Just heard today...HD is closing 15 stores nationwide. They NEVER closed a store before due to poor business only due to storm damage or the such.

Symbol of the economy???


----------



## hunt4P&amp;Y (Sep 23, 2004)

Any Idea what the racking is going to sell for? Anyone in Bis if you find out PM me!


----------



## nodakoutdoors.com (Feb 27, 2002)

What a shocker.... :roll:

I don't think I've ever seen more than 20 vehicles or so in the parking lot. This is a relatively small city that has a Lowe's, Menards, Home Depot, and 2 SUPER WALMARTS. Not to mention all the smaller hardware stores.

Something had to give. I don't actually care for the layout of Home Depot. I had a hard time finding things.


----------



## Springer (Dec 21, 2004)

Home Depot to close Bismarck store, one Minnesota store, cites poor performance
By Harry R. Weber, Associated Press
Published Thursday, May 01, 2008

ATLANTA - The Home Depot is closing 15 of its namesake stores, including one in North Dakota, affecting a total of 1,300 employees. It is the first time the home improvement retailer has ever closed a flagship store for performance reasons.

The Atlanta-based company said Thursday that the underperforming U.S. stores being closed represent less than 1 percent of its existing stores. They will be shuttered within the next two months.

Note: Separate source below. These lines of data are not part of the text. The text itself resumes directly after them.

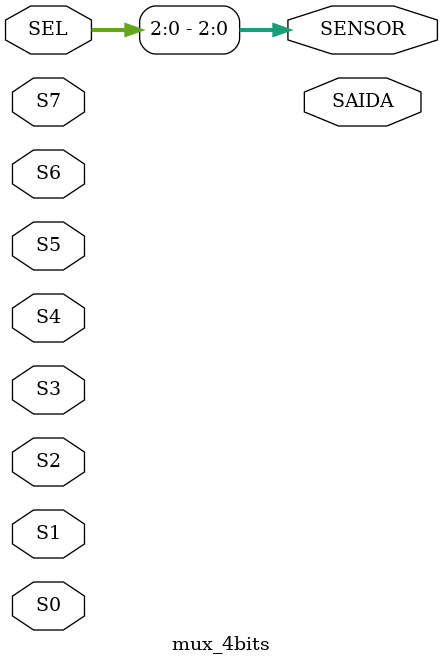
<source format=sv>
module mux_4bits (
    input logic [3:0] S0, S1, S2, S3, S4, S5, S6, S7,
    input logic [2:0] SEL,
    output logic [3:0] SAIDA, SENSOR);
  
    always_comb begin
    
        case (SEL)
            0:
                begin
                    SAIDA <= S0;
                end
            1:
                begin
                    SAIDA <= S1;
                end
            2:
                begin
                    SAIDA <= S2;
                end
            3:
                begin
                    SAIDA <= S3;
                end
            4:
                begin
                    SAIDA <= S4;
                end
            5:
                begin
                    SAIDA <= S5;
                end
            6:
                begin
                    SAIDA <= S6;
                end
            7:
                begin
                    SAIDA <= S7;
                end
        endcase
        SEL <= SENSOR;
    end
endmodule
</source>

The stores to be closed consist of three in Wisconsin, two in Ohio, two in New Jersey, two in Indiana and one each in Kentucky, Louisiana, Minnesota, North Dakota, New York and Vermont. The North Dakota store to be closed is in Bismarck.

A company spokesman said some of the employees will be relocated, while others could lose their jobs.

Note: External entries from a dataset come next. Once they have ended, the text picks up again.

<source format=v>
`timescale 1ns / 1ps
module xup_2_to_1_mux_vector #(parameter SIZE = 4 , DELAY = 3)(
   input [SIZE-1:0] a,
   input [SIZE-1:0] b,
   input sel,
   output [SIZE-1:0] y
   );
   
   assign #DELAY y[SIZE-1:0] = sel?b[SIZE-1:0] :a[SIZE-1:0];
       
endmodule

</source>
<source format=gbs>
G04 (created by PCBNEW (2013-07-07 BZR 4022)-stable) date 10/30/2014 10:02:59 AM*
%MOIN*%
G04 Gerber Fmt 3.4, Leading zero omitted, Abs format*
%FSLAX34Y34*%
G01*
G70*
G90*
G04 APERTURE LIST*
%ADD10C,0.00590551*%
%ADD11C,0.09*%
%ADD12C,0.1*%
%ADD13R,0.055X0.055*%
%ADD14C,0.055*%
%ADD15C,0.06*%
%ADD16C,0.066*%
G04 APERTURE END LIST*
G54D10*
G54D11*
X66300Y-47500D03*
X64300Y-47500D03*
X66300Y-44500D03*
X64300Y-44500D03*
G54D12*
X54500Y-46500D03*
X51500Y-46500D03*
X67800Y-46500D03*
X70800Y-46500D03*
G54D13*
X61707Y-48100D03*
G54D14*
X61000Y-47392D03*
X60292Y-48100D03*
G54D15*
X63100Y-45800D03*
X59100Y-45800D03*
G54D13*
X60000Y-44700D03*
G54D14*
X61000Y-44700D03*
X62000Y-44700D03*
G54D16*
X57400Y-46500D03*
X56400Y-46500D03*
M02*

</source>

Spokesman Ron DeFeo said Home Depot has only closed one of its flagship stores previously because of structural damage.

The company reiterated its intention to open 55 new stores in the 2009 fiscal year.

Due to the store closings, Home Depot will record a charge of roughly $186 million, including inventory markdowns of $11 million and severance of $8 million. It also will record a charge of roughly $400 million related to development costs and ongoing obligations associated with the future store locations that it is scrapping.

New store capital spending will be reduced by $1 billion over the next three years, Home Depot said.

Excluding charges, the company reiterated that its diluted earnings per share from continuing operations are expected to decline by 19 percent to 24 for fiscal 2008. Home Depot releases its first-quarter results May 20.

Its shares rose 83 cents, or 2.9 percent, to $29.63 in morning trading.

Home Depot is the world's largest home improvement store chain. It operates 2,258 stores in the United States, Canada, Mexico and China.


----------



## sierra03 (Jan 27, 2005)

I kind of saw this coming. They were located right across from menards, and Menards has a pretty strong reputation in this area. I am kind of surprised both Wal-Mart stores are still up and operating.


----------



## 4CurlRedleg (Aug 31, 2003)

Home Depot closing, when did they open. 8)


----------



## Matt Jones (Mar 6, 2002)

taddy1340 said:


> Symbol of the economy???


I'd say so. Look at how bad the housing market is nationally? Building is way down.

You'd think in ND where the housing market hasn't been hit, they'd be able to survive.

I'd rather go to Menards anyday over Home Depot. Their customer service sucks.


----------



## Turner (Oct 7, 2005)

Home Depot did not help themselves when they fired their CEO a while ago and then gave him a 2 Billion dollar severance package for not performing. The shar holders are who took the initial hit on that severance package, but how do you think Home Depot will try and recoup that loss?I just do not get it when these CEO's are able to collect on their contracts when they preforme poorly.


----------



## bulkdriverlp (Apr 21, 2008)

thats too bad. i dont want to see any of them close, they sponsor my sprint cup driver. the economy is so bad, new construction is down and that is what half of a homedepot is. i think its just a product of the big chain cycle thing, where old ones go and new comes along. like menards for example.


----------



## DeltaBoy (Mar 4, 2004)

Has anyone heard any rumors of what might take over the building?

You would think Sportsman's Warehouse or another larger chain would consider the option...


----------



## averyghg (Oct 16, 2006)

DeltaBoy said:


> Has anyone heard any rumors of what might take over the building?
> 
> You would think Sportsman's Warehouse or another larger chain would consider the option...


A sportsmans warehouse in this town would be the smartest thing anyone could open. I don't think people realize how much money they would make by opening one here.

Words can't explain how bad we need one!!!!!


----------